Paul Tincu

Personal information
- Full name: Paul Cătălin Tincu
- Date of birth: 26 February 1986 (age 40)
- Place of birth: Iaşi, Romania
- Height: 1.74 m (5 ft 8+1⁄2 in)
- Position: Midfielder

Youth career
- Noua Generaţie Iaşi

Senior career*
- Years: Team / Apps / (Gls)
- 2004–2010: Politehnica Iaşi / 53 / (2)
- 2008–2009: → Petrolul Ploiești
- 2009–2010: → Botoșani
- 2010–2011: Politehnica Iași / 9 / (1)
- 2012: Foresta Suceava
- 2013–2014: Ştiinţa Miroslava
- 2014–2018: FC Romania
- Total:  / 62 / (3)

International career
- 2006–2007: Romania U21 / 4 / (1)

= Paul Tincu =

Romanian footballer

Paul Cătălin Tincu (born 26 February 1986) is a retired Romanian professional footballer who played as a midfielder.

==Club career==

Tincu started playing football at the Noua Generaţie Iaşi club.
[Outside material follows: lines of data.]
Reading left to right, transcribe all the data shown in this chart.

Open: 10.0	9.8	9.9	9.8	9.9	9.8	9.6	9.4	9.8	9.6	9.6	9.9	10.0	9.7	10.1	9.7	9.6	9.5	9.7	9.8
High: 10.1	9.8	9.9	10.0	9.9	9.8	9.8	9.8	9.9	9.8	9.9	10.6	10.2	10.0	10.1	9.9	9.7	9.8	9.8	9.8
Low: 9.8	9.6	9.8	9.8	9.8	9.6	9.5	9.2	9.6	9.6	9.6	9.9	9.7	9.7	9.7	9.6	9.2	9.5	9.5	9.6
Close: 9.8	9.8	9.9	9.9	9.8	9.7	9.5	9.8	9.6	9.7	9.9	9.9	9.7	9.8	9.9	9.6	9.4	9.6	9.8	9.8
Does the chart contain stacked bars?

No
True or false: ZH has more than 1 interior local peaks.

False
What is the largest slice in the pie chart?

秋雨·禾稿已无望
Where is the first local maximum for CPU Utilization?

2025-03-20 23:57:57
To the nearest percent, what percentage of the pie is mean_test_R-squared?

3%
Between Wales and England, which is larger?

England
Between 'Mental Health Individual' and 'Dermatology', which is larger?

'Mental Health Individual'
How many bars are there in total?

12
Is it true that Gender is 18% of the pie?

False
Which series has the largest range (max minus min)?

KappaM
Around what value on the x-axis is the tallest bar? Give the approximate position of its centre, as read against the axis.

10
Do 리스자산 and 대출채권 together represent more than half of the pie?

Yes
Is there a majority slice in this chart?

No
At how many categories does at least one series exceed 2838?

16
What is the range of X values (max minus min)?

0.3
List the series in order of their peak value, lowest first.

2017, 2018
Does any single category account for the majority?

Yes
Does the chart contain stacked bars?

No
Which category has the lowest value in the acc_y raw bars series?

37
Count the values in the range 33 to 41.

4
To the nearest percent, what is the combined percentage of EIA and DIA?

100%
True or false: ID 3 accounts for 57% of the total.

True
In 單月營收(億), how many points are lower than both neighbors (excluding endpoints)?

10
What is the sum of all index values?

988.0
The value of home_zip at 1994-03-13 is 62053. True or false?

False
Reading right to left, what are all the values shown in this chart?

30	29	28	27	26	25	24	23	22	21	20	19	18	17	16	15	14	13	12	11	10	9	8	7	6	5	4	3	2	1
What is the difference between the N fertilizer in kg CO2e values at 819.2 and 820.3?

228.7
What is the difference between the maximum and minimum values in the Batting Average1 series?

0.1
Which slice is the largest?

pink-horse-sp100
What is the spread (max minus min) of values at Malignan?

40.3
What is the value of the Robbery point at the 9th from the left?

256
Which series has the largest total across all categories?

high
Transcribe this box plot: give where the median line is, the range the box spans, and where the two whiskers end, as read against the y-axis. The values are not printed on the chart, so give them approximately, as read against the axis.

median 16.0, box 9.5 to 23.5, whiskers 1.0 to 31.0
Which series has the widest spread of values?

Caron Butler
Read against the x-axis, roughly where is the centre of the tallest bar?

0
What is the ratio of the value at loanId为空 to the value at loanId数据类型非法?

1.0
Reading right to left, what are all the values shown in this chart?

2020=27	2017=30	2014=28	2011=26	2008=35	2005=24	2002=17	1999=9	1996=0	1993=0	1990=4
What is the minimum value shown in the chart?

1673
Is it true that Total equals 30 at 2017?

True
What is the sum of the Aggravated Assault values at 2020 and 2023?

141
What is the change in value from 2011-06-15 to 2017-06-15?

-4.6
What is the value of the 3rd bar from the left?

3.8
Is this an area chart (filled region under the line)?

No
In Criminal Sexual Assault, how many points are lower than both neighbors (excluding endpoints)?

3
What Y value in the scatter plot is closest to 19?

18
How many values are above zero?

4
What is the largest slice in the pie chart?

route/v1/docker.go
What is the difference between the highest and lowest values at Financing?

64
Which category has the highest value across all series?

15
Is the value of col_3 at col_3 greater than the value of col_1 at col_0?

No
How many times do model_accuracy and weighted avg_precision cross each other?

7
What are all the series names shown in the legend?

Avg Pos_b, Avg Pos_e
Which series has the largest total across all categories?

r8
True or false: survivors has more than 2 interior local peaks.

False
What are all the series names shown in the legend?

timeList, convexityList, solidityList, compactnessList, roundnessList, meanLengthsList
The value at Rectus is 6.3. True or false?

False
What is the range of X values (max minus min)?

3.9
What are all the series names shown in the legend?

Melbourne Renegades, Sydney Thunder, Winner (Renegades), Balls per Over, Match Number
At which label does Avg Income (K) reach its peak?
He and teammate Clement Pălimaru signed with Liga I club Politehnica Iaşi during the 2004–05 season, after being considered the most promising players from the centre at that time. In the summer of 2010 he moved to Politehnica Iași, again alongside Clement Pălimaru.

==International career==

Tincu also played for the Romania under-21 football team. He appeared in four games and scored once, against Northern Ireland, in a 2–0 victory.